■ AIM OF THE EXERCISE ■
Reproduce the section of the extracted text starting with "4. Text preprocessed" and going on through "selects top label.", swapping "detector" for "identifier".

■ EXTRACTED TEXT ■
__________

2. File saved to upload directory.
3. Text extracted by extension-specific handlers.
   - For `/classify`, PDF extraction is first-page only.
4. Text preprocessed (regex cleanup + min words).
5. Local language detector called.
6. Zero-shot NLI classifier scores runtime labels and selects top label.
7. Response returns `{label, language}` plus `type=not english` when applicable.

Evidence:
- `app/routers/classification.py`
- `app/services/file_storage_service.py`
- `app/services/extraction_service.py`
- `app/pipelines/text_pipeline.py`
- `app/pipelines/classification_pipeline.py`

## 4. Cross-cutting concerns
### Validation and error mapping
- Input schemas use strict `extra=forbid`.
- Error mapping explicitly separates validation/extraction (400) from classifier/language inference failures (502).

Evidence:
- `app/schemas/classification.py`
- `app/routers/classification.py`

### Configuration and secrets
- Runtime config sourced from env.
- HF token optional and no hardcoded secret in current service code.

Evidence:
- `app/core/config.py`
- `app/services/classifier_service.py`

### Concurrency and mutable state
- Labels guarded by thread lock (`LabelConfig._lock`).
- State is still process-local; multi-instance deployments can diverge.

Evidence:
- `app/models/label_config.py`
- `app/services/label_service.py`

### Testing strategy
- Route contract tests monkeypatch pipeline methods for deterministic tests.
- Tests validate response shape and key endpoint behavior, not remote network calls.

Evidence:
- `tests/test_routes.py`

## 5. Risks, gaps, and technical debt
- Local model initialization can fail if model/token/resources are invalid.
- No upload retention/cleanup process.
- Readiness check does not probe external AI services, only local label readiness.
- No authentication/authorization layer on API endpoints.

Evidence:
- `app/services/language_service.py`
- `app/services/classifier_service.py`
- `app/routers/health.py`
- `app/routers/classification.py`

## 6. Unknown or inferred
- Unknown: expected SLA and acceptable latency.
- Unknown: intended persistence/retention policy for uploaded files.
- Inferred: service is optimized for local/dev contract compatibility and integration testing.

__________

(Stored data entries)
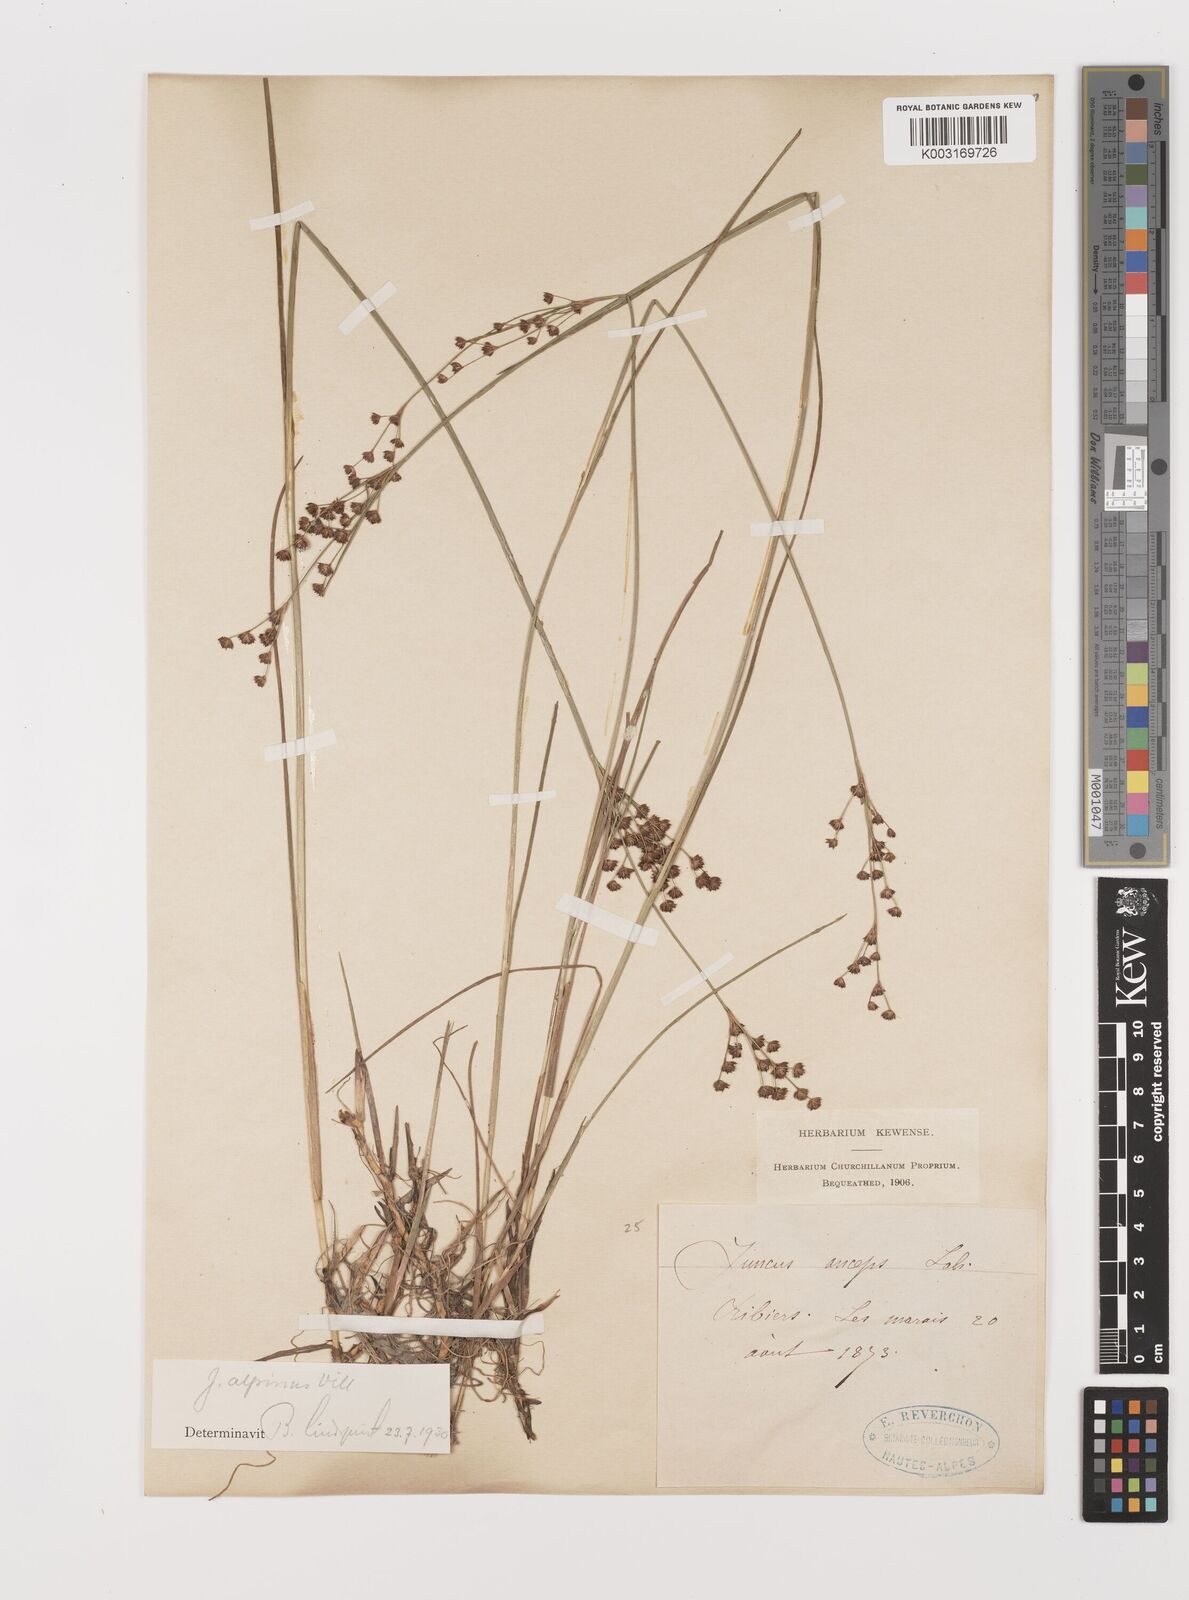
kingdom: Plantae
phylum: Tracheophyta
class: Liliopsida
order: Poales
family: Juncaceae
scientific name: Juncaceae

__________

■ YOUR RESPONSE ■
4. Text preprocessed (regex cleanup + min words).
5. Local language identifier called.
6. Zero-shot NLI classifier scores runtime labels and selects top label.